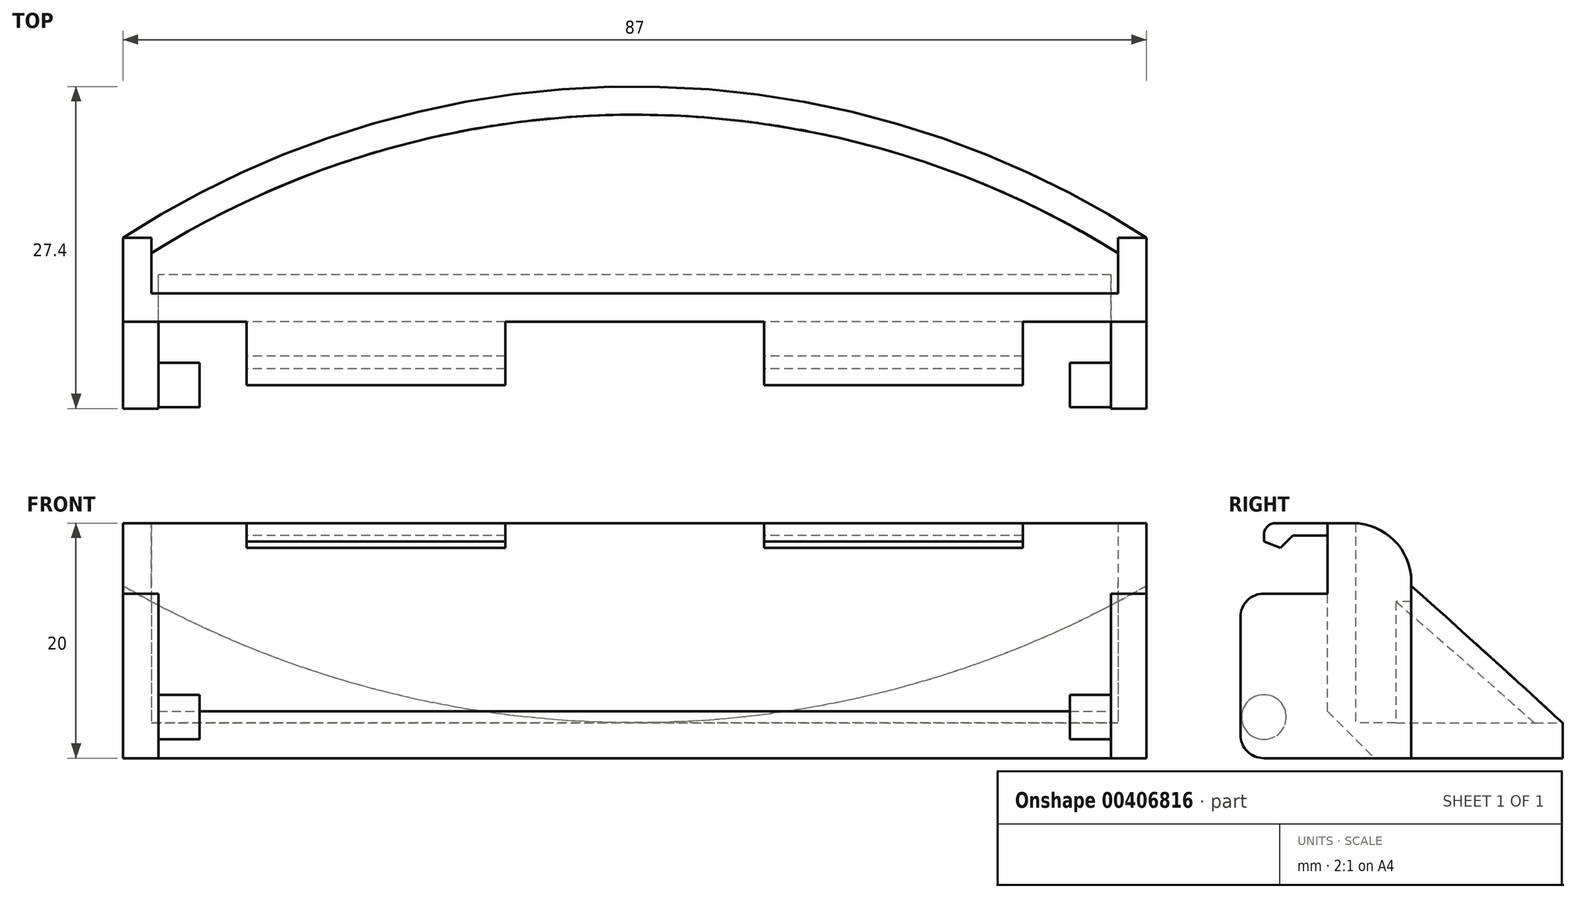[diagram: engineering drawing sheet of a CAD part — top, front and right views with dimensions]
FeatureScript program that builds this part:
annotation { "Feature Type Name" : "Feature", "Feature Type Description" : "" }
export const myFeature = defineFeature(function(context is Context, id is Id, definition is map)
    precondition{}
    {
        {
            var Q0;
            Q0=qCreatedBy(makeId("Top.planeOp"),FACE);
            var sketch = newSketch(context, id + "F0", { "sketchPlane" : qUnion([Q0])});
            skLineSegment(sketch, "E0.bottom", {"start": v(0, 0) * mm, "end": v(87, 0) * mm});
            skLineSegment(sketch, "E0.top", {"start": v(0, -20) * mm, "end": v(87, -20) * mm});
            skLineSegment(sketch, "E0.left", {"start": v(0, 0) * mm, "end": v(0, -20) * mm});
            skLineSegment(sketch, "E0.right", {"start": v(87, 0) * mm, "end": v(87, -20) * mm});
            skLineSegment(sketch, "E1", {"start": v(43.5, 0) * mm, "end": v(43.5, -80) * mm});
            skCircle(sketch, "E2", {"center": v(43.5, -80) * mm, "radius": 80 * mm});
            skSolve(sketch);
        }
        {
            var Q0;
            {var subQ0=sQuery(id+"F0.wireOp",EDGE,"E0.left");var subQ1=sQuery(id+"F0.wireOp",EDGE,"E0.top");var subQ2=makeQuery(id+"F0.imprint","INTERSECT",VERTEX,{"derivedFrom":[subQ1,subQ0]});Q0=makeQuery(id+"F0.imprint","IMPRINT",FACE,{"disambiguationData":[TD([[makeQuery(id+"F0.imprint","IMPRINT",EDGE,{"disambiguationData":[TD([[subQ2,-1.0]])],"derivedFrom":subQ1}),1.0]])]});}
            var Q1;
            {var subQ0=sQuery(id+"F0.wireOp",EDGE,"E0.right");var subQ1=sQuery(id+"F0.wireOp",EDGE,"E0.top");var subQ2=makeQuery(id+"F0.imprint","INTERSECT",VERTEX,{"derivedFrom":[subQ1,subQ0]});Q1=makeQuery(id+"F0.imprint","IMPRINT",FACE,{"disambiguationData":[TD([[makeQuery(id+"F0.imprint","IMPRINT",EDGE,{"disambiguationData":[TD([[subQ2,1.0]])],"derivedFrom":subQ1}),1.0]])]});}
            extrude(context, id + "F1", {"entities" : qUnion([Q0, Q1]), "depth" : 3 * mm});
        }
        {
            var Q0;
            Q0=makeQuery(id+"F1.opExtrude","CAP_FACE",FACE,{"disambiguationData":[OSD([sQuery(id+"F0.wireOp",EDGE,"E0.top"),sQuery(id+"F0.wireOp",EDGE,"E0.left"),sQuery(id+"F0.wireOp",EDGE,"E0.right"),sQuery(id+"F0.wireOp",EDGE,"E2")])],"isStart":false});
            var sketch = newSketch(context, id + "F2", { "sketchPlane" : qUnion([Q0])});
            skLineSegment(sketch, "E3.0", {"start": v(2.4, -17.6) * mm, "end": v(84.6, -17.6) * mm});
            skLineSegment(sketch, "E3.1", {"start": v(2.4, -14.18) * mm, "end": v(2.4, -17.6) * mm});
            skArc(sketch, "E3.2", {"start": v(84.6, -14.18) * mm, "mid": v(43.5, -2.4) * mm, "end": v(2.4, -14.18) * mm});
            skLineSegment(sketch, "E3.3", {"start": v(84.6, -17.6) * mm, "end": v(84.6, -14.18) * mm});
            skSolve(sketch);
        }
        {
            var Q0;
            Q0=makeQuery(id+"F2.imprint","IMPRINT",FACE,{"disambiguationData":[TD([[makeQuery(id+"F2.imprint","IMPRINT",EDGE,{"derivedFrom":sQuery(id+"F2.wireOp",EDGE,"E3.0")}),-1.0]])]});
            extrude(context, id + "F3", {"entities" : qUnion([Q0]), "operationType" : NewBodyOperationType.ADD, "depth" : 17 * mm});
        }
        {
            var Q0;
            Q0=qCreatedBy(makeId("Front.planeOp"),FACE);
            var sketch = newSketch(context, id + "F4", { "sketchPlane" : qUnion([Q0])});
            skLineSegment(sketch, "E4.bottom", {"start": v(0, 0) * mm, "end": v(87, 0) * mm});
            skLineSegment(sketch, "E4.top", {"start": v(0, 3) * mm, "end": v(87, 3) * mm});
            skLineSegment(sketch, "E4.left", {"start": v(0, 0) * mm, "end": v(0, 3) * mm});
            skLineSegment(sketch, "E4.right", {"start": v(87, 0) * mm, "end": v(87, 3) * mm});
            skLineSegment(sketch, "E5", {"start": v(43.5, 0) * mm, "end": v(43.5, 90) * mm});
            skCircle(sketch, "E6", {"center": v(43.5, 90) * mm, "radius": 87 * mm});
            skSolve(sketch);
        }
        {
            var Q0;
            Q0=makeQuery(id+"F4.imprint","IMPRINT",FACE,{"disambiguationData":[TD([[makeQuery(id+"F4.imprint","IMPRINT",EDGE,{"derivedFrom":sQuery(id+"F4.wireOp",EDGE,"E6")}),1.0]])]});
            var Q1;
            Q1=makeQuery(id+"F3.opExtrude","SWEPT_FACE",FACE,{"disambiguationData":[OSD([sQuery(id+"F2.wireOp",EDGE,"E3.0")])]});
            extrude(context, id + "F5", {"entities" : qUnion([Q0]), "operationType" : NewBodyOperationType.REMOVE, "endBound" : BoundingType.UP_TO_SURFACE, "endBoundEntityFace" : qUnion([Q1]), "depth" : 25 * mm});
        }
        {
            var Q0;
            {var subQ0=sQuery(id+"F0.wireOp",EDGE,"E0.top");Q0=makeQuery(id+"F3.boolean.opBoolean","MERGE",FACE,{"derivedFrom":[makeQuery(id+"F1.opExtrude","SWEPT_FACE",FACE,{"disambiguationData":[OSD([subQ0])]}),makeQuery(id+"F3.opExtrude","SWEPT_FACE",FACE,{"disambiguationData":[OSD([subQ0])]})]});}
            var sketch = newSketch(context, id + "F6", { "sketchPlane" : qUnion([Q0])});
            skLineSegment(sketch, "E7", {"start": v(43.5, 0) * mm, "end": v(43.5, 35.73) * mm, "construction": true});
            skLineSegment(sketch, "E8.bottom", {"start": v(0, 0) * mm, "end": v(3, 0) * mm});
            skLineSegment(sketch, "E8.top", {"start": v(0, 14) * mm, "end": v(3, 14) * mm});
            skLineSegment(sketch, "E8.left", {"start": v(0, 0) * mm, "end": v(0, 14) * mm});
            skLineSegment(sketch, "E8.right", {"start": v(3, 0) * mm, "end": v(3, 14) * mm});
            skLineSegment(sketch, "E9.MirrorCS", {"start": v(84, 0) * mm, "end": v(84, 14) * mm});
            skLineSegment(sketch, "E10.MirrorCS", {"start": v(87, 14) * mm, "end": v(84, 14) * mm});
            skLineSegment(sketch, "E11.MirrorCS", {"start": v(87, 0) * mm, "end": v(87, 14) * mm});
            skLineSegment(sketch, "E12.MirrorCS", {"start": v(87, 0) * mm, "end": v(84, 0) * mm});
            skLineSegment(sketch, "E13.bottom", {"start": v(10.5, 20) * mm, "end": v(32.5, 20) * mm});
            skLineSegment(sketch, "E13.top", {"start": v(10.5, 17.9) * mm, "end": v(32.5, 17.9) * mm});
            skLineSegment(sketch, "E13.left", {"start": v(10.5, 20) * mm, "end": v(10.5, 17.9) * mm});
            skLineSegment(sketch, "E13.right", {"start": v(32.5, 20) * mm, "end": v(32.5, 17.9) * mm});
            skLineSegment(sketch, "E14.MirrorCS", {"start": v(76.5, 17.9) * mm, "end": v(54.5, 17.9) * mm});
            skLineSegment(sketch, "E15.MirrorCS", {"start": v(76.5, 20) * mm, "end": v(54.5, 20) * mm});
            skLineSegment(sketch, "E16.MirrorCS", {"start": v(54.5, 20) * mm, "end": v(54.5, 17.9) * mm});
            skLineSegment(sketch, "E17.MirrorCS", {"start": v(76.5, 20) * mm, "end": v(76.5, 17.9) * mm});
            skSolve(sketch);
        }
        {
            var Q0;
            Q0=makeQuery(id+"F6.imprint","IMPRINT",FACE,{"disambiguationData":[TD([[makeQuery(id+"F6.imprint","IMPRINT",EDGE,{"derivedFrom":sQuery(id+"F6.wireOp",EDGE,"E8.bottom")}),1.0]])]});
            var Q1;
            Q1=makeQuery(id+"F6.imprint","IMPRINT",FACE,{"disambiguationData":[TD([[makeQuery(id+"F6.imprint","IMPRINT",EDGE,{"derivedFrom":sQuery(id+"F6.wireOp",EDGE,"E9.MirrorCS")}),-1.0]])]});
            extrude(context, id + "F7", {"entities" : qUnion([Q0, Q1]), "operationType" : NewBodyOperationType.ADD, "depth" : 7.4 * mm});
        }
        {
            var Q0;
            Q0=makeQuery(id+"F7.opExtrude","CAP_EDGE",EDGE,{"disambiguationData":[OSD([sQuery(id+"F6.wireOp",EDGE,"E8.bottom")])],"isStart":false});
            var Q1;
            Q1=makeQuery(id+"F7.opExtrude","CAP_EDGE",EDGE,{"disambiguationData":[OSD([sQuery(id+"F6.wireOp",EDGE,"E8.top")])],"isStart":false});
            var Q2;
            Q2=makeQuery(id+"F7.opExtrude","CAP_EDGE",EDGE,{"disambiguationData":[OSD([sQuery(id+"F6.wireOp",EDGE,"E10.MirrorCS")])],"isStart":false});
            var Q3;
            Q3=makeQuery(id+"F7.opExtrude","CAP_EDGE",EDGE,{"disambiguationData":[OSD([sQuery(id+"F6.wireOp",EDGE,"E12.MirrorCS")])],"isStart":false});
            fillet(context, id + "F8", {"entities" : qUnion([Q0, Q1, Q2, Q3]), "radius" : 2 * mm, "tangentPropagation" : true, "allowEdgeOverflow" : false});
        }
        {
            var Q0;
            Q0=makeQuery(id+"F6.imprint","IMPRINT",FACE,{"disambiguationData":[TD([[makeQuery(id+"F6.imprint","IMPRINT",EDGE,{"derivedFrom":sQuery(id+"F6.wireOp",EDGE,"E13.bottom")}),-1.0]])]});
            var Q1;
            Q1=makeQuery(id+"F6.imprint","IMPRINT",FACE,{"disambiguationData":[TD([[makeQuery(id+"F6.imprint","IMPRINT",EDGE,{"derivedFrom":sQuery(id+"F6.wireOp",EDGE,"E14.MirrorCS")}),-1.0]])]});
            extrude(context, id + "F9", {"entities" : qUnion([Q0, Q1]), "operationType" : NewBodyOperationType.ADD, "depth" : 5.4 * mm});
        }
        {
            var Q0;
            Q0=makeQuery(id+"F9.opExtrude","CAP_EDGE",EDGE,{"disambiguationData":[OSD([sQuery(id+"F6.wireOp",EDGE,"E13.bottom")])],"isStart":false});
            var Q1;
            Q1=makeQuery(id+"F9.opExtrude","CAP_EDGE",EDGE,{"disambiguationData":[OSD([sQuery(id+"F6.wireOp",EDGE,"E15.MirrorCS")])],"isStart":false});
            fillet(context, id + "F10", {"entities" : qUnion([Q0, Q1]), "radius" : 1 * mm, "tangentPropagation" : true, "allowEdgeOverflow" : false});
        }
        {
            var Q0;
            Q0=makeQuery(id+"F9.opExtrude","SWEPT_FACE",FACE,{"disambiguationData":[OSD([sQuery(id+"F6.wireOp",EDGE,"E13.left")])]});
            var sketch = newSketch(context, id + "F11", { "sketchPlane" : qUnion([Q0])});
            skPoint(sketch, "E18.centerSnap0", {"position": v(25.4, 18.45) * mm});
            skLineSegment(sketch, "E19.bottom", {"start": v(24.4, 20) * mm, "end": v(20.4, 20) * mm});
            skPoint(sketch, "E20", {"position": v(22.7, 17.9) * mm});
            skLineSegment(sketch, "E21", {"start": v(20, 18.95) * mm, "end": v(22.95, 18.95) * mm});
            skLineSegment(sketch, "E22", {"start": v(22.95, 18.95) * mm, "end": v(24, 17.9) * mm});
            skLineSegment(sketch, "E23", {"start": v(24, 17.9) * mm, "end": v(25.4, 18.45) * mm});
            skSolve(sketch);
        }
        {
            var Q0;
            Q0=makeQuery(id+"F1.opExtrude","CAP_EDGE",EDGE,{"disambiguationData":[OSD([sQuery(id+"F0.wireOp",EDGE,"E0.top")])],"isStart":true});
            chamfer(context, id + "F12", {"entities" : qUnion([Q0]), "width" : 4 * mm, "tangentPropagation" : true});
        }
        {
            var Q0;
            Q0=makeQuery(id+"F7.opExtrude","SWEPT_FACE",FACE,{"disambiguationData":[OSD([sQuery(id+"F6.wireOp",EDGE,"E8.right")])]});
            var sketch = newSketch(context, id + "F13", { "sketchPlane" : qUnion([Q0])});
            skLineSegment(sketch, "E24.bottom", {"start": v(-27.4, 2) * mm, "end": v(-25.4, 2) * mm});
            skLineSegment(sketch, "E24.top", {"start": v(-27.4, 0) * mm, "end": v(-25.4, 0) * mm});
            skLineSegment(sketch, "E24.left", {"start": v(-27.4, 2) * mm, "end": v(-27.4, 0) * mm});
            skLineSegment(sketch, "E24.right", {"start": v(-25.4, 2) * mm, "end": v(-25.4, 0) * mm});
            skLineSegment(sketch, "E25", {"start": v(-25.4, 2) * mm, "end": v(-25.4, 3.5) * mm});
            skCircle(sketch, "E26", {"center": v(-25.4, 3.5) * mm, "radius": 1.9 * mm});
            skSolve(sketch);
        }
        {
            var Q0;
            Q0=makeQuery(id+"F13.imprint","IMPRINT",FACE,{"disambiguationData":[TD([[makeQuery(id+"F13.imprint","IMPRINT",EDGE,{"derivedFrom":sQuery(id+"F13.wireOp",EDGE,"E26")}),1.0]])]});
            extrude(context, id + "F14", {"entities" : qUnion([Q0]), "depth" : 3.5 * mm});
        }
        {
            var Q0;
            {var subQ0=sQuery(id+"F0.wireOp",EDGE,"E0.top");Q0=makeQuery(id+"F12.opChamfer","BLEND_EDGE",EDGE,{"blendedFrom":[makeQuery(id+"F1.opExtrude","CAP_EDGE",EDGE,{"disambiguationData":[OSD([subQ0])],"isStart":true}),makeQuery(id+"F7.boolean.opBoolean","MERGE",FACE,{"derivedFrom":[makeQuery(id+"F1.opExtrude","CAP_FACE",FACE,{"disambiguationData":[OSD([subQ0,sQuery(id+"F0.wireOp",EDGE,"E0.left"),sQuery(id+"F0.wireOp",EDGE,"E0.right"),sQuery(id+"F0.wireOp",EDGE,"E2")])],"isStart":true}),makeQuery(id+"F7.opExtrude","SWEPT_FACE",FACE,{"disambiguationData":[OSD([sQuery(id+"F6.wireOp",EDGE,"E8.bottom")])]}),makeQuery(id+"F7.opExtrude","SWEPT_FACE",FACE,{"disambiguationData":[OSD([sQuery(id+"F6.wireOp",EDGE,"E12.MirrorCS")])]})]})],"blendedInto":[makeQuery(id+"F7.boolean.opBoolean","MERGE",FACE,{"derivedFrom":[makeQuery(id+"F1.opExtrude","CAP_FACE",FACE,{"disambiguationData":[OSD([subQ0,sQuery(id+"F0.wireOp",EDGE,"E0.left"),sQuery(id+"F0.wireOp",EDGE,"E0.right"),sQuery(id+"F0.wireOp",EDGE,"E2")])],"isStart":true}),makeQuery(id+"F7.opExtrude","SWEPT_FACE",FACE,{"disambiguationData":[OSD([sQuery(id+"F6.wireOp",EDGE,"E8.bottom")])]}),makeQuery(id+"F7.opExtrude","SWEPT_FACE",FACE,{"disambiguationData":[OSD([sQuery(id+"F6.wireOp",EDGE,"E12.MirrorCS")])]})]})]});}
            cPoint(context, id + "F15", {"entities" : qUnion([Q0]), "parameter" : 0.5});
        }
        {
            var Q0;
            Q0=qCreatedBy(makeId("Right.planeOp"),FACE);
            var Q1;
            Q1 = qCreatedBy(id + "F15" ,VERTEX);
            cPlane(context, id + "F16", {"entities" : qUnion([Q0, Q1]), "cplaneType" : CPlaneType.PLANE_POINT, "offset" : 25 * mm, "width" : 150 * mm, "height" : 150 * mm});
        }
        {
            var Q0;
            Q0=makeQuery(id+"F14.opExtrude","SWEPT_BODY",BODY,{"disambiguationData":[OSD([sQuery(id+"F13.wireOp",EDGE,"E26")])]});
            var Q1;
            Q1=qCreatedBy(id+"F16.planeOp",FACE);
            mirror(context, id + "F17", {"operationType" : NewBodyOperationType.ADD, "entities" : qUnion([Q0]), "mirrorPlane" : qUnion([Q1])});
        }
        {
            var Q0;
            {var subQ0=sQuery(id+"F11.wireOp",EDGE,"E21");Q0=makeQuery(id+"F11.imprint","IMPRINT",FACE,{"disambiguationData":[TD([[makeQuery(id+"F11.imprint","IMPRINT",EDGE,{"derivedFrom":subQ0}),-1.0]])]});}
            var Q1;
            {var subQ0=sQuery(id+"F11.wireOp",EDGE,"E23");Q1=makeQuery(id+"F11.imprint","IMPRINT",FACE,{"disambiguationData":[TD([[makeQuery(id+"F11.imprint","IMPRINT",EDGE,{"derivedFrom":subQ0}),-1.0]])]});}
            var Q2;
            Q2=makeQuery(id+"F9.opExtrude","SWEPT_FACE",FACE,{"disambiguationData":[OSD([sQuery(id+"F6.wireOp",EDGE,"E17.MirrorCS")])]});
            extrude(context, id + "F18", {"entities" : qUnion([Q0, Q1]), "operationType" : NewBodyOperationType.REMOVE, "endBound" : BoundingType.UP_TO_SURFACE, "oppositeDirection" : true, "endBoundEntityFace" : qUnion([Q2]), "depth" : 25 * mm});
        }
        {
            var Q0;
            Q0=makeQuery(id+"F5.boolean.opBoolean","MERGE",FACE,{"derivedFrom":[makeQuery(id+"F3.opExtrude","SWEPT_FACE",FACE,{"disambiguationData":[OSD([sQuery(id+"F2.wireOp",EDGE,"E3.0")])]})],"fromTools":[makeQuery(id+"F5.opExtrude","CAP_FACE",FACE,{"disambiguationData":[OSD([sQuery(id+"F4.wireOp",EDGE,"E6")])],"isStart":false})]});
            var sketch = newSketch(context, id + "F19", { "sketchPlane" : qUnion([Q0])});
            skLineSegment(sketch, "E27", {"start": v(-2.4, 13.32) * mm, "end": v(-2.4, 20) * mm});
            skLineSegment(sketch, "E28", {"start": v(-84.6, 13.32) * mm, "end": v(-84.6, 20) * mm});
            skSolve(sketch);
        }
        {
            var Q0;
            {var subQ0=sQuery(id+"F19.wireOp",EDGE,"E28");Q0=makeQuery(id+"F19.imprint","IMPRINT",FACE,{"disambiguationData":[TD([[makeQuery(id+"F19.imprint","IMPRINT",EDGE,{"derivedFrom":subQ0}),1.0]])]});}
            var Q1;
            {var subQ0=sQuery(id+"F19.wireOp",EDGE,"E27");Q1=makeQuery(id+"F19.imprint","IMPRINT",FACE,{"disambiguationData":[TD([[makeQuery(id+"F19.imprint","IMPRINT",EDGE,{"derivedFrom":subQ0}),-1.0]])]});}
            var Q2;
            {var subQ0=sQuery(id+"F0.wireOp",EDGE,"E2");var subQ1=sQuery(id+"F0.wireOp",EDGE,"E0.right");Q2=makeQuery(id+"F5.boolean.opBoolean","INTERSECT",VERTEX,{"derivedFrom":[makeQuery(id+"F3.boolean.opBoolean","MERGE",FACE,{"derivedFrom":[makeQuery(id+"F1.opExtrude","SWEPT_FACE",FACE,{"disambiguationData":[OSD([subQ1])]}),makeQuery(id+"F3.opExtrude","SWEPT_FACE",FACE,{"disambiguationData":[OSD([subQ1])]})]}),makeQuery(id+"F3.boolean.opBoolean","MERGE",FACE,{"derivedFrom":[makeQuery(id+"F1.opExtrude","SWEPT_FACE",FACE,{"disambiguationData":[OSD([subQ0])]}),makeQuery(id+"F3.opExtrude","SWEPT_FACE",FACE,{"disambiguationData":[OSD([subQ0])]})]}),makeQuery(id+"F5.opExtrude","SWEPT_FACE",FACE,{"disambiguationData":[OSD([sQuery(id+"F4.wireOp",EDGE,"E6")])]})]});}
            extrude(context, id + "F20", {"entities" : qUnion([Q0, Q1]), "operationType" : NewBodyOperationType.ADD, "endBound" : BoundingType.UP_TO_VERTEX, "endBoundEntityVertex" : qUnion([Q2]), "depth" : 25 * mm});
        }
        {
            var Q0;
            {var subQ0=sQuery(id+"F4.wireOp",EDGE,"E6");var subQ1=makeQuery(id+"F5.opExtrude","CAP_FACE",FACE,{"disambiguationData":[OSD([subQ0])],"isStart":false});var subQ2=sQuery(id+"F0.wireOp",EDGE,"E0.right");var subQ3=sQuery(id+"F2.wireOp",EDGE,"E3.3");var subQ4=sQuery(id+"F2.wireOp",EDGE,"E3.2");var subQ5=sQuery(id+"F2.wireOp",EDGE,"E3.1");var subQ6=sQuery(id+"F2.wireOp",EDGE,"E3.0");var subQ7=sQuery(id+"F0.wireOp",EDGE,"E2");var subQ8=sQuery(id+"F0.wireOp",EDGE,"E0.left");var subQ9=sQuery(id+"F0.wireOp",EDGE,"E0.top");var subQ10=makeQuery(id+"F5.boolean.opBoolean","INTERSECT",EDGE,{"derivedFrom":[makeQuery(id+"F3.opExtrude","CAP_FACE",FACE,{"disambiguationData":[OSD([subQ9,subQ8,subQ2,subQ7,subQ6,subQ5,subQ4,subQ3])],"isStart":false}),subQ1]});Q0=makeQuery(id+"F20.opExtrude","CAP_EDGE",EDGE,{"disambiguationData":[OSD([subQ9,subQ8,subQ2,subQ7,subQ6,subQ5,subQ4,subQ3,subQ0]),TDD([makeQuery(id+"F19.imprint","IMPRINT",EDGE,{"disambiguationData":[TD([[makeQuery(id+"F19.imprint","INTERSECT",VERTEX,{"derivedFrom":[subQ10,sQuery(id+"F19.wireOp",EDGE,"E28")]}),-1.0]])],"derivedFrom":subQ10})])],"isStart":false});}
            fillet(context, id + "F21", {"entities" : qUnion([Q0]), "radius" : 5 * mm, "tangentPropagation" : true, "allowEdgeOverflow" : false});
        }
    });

| Short problem |
Identify every line above that contains the string "planeOp", and copy each one out in full.

| Response for this exercise |
            Q0=qCreatedBy(makeId("Top.planeOp"),FACE);
            Q0=qCreatedBy(makeId("Front.planeOp"),FACE);
            Q0=qCreatedBy(makeId("Right.planeOp"),FACE);
            Q1=qCreatedBy(id+"F16.planeOp",FACE);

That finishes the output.